(Goal of the exercise) Write out the material exactly, from its first line through the line containing "locality: Napperby Station, Alice".

Data entries:
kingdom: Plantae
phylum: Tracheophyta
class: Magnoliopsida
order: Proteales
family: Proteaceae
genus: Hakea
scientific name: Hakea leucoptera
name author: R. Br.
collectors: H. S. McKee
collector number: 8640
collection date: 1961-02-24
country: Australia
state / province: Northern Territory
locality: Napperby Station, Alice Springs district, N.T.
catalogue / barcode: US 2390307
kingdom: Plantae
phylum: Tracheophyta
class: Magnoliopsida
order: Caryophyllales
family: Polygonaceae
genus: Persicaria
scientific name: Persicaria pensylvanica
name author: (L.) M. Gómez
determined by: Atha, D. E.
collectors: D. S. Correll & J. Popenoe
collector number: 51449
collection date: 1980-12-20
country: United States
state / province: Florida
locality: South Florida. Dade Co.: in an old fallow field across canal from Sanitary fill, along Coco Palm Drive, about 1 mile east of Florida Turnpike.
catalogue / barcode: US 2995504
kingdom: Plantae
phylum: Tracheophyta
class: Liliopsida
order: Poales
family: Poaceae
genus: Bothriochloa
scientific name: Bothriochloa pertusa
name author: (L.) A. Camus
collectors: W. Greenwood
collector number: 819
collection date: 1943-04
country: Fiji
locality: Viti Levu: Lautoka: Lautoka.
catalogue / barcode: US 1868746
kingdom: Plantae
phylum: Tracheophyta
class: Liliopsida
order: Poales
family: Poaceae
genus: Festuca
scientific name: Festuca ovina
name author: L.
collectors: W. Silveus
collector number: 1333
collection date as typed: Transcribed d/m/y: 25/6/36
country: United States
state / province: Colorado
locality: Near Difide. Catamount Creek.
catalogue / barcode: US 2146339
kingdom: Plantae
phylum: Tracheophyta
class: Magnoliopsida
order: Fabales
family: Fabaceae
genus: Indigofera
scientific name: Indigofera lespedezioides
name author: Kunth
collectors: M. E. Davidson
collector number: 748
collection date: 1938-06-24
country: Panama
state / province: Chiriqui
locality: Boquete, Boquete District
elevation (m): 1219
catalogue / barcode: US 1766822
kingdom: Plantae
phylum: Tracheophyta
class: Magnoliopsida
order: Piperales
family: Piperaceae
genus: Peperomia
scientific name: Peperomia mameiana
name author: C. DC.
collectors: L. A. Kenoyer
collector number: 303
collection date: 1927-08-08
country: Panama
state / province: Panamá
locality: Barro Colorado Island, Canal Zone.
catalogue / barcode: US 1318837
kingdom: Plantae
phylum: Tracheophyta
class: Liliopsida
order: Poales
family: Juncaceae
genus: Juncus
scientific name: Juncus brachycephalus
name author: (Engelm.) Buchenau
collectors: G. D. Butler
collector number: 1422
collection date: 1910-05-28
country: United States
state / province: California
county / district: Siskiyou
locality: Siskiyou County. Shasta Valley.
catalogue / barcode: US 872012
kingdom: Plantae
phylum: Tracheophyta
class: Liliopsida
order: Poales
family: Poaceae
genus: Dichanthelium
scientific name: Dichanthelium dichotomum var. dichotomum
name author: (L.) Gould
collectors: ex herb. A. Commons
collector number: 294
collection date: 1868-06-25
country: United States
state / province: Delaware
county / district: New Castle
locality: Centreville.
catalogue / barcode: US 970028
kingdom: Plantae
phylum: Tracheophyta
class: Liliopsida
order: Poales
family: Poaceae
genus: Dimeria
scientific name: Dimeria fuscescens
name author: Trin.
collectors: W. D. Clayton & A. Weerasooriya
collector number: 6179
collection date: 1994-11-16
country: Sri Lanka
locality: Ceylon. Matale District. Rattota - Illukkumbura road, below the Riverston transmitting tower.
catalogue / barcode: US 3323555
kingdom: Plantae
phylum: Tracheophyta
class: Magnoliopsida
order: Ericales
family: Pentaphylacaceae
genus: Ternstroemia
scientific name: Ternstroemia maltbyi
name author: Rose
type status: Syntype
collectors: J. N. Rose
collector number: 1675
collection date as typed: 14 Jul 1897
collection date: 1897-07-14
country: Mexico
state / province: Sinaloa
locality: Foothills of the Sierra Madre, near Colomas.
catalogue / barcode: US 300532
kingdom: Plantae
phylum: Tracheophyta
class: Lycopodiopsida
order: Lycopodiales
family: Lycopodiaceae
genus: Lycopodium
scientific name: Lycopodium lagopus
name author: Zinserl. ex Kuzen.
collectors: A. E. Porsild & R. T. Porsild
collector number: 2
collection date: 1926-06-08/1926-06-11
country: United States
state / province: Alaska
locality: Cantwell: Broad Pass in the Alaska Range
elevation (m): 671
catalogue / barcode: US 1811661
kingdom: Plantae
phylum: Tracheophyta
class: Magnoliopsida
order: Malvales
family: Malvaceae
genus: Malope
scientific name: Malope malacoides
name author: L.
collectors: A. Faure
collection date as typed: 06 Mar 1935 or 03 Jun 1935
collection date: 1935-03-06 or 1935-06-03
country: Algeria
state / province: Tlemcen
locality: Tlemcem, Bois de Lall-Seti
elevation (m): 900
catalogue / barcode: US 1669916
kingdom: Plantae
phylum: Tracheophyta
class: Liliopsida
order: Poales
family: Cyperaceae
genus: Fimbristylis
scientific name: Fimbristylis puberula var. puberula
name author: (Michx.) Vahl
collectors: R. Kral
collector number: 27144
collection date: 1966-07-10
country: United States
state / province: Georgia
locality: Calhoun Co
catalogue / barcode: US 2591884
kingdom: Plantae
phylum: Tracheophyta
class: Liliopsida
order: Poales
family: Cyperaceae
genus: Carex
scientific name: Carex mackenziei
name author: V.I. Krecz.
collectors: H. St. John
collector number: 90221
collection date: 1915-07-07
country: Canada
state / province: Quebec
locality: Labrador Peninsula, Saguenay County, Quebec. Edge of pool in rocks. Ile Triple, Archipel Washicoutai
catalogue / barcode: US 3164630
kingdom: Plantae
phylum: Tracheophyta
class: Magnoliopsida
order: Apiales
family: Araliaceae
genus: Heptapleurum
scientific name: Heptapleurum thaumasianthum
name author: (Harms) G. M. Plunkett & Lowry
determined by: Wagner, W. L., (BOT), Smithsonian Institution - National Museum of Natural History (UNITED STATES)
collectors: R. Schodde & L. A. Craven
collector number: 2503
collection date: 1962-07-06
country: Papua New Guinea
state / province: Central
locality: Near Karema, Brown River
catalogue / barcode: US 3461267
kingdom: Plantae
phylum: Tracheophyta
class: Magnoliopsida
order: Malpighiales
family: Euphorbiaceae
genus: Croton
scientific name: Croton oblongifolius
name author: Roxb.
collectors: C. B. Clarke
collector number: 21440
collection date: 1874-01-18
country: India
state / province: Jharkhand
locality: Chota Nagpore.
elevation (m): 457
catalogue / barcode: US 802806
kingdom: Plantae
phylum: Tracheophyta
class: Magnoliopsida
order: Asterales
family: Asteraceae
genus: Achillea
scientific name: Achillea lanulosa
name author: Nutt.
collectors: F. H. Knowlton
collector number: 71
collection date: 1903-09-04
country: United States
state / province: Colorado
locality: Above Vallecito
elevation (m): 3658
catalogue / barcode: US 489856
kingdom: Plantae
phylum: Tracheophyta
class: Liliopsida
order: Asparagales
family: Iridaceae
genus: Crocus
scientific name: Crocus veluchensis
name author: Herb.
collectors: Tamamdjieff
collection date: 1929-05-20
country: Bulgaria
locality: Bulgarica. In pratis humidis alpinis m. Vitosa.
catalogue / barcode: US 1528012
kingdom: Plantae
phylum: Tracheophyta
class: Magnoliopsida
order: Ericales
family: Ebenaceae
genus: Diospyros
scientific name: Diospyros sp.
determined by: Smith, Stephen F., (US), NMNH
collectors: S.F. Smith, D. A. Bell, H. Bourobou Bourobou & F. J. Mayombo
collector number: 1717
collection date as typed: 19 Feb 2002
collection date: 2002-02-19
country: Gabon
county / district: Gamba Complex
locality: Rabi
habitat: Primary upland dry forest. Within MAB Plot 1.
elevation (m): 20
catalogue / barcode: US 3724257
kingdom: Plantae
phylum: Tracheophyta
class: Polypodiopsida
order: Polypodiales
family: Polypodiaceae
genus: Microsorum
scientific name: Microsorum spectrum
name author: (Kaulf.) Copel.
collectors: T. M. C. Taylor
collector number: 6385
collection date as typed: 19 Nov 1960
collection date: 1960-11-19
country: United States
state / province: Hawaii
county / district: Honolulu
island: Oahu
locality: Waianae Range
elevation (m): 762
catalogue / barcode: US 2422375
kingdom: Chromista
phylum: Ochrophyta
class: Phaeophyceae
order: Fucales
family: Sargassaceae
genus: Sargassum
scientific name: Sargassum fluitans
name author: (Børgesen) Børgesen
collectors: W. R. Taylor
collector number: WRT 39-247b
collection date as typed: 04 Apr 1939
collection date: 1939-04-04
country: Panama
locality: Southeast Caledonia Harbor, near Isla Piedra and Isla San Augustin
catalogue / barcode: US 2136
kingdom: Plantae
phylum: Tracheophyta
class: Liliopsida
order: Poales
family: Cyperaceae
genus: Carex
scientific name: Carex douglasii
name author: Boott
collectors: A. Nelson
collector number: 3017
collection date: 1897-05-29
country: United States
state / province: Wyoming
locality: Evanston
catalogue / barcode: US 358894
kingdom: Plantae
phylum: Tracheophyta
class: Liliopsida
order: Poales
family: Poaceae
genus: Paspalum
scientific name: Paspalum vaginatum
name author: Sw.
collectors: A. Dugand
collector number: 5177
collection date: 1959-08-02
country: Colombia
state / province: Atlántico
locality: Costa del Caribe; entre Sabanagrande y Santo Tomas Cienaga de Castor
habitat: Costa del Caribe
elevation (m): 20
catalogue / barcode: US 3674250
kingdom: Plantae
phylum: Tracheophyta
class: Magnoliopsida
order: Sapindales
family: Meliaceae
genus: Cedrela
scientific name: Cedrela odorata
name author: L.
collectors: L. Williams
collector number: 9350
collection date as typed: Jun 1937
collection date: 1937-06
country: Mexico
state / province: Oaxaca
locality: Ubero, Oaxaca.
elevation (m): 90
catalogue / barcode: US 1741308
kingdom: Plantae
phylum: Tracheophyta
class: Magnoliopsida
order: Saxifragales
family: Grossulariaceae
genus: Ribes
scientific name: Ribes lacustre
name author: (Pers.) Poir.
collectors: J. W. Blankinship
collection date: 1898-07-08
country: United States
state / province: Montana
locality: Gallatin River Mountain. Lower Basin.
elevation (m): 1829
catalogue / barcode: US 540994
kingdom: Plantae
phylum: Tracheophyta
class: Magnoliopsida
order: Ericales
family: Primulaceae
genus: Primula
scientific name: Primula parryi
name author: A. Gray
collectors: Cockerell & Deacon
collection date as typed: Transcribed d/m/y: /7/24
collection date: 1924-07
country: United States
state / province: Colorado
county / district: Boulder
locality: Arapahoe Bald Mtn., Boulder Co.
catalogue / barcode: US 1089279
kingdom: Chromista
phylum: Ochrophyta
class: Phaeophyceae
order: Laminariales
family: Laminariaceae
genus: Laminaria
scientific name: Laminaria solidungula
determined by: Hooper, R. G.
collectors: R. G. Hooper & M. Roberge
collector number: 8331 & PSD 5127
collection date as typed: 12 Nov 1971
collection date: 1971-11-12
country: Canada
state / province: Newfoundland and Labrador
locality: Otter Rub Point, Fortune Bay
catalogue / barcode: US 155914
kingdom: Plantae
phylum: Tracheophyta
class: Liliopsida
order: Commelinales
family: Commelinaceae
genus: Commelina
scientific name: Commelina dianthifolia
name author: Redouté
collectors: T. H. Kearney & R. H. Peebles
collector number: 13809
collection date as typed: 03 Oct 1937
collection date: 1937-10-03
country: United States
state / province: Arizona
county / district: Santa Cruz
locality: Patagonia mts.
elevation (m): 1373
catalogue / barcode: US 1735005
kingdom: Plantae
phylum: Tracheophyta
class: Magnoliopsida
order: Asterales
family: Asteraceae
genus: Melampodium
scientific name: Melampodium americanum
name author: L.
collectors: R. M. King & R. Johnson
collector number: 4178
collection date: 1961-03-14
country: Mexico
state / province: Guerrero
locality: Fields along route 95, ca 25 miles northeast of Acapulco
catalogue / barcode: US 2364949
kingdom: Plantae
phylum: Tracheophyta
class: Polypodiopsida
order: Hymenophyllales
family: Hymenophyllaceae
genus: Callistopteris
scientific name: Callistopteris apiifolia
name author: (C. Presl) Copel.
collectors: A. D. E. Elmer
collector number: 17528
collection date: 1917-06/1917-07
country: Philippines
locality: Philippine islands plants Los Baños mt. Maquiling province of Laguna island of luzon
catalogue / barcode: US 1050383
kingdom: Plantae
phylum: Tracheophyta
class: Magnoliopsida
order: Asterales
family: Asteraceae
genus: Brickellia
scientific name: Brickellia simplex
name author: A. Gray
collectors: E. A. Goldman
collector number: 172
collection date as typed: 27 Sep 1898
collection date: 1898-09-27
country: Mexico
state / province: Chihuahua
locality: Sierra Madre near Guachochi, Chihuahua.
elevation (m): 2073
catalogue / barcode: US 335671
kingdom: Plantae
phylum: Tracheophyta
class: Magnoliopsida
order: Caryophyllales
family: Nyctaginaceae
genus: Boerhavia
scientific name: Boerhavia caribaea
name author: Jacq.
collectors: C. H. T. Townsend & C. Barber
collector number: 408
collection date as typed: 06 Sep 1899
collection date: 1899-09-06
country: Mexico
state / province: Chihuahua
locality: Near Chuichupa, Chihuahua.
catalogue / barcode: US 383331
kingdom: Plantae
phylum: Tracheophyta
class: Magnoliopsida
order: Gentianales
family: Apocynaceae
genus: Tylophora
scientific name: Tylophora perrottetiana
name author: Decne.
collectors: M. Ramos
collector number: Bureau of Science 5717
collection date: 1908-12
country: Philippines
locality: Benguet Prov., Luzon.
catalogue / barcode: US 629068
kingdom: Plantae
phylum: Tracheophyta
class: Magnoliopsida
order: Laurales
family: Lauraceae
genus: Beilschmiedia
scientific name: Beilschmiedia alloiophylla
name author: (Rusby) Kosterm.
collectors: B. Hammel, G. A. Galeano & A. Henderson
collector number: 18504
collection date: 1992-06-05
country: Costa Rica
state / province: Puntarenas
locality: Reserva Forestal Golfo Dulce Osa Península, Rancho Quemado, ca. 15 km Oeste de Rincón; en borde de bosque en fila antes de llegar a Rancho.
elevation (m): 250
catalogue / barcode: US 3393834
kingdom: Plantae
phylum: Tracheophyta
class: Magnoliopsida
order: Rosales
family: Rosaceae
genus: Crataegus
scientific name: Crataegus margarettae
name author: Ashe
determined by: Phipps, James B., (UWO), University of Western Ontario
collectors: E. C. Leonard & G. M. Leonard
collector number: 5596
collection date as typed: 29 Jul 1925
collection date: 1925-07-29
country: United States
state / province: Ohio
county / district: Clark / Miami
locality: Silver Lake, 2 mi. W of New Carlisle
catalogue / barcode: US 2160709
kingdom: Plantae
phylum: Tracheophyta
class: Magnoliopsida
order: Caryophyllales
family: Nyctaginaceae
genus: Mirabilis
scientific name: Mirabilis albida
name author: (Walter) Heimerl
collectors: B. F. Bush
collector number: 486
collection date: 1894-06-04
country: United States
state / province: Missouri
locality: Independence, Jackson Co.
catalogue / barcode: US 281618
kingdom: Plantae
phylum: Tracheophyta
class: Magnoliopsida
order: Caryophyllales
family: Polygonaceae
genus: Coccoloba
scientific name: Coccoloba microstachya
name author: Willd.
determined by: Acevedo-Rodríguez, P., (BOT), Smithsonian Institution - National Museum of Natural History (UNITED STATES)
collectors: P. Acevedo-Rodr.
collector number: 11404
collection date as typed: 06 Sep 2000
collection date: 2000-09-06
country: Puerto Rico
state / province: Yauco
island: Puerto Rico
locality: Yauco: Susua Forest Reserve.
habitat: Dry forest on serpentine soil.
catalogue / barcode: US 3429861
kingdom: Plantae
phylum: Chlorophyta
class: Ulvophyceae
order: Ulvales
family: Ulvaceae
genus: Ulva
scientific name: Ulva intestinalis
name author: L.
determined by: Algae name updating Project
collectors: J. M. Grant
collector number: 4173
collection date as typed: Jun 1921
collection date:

(Expected answer)
kingdom: Plantae
phylum: Tracheophyta
class: Magnoliopsida
order: Proteales
family: Proteaceae
genus: Hakea
scientific name: Hakea leucoptera
name author: R. Br.
collectors: H. S. McKee
collector number: 8640
collection date: 1961-02-24
country: Australia
state / province: Northern Territory
locality: Napperby Station, Alice Springs district, N.T.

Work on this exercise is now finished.